Alleged abuses by Palestinian armed groups included locating military objects in civilian buildings, launching rockets from densely populated areas and executing suspected collaborators.

After an initial examination of over 100 incidents, Israel’s Military Advocate General (MAG) opened 13 criminal investigations but closed nine cases, said Zeid, whose document is to be presented to the U.N. Human Rights Council in March.

Investigations carried out by Israel’s fact-finders and reviewed by the MAG were “positive steps towards establishing accountability,” but with two serious shortcomings, he wrote.

They focused only on “exceptional incidents”, and the MAG’s role, as both adviser on the legality of military operations and investigator of actions that may have been carried out on his own advice, raised concerns Israel could take a narrow view, he said.

“These concerns endure in the context of the continued failure to ensure meaningful accountability in respect of earlier escalations in Gaza,” Zeid wrote to the rights council, which will hear from its own investigative commission on the occupied Palestinian territories during the March session.

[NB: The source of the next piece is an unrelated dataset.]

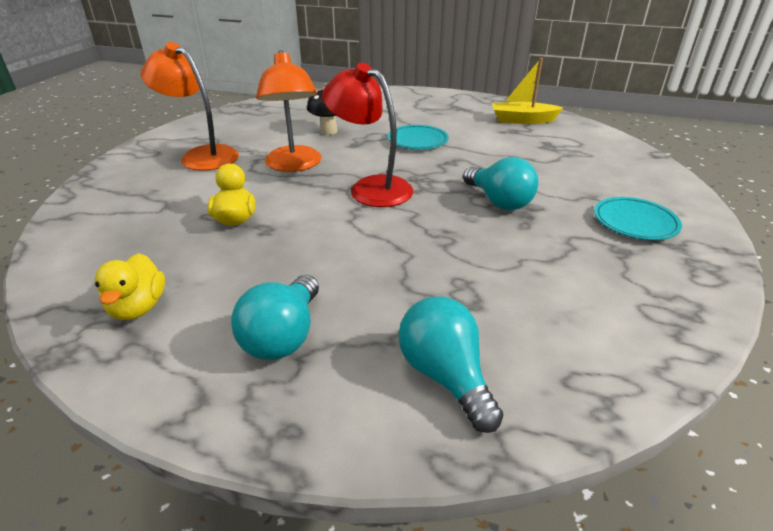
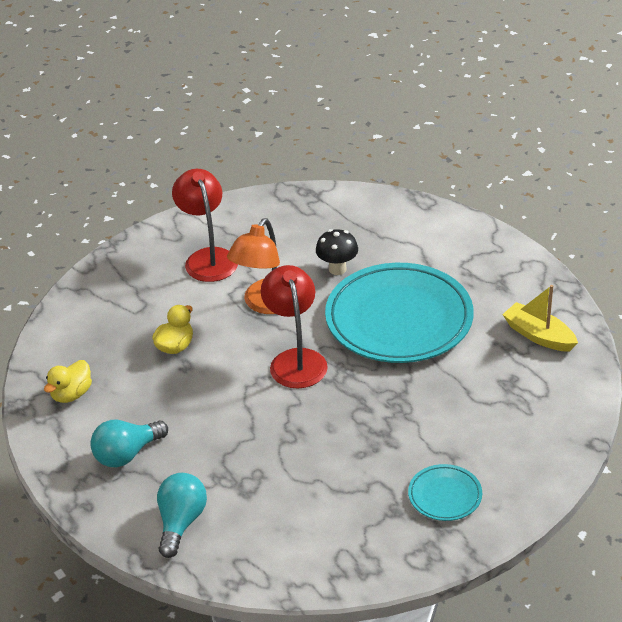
camera: 40 degrees right, 5 degrees up
(201, 156) = (208, 258): orange lamp -> red lamp
(417, 141) = (399, 319): turquoise plate -> turquoise plate, size x2.27
(499, 201) = (372, 423): turquoise light bulb -> none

Zeid said Palestinian authorities also had an obligation to ensure that alleged violations of international law were “promptly, thoroughly, effectively, independently, impartially and transparently investigated, and that those responsible are brought to justice.”

But his office had no information that any investigation was being carried out, he wrote. “There are again fears that impunity will prevail and only add further fuel to the possibility of more violence in the future.”

The 50-day war between Israel and Gaza’s Islamist Hamas rulers killed more than 2,100 Palestinians, mostly civilians while the Israeli death toll was 73, mostly soldiers.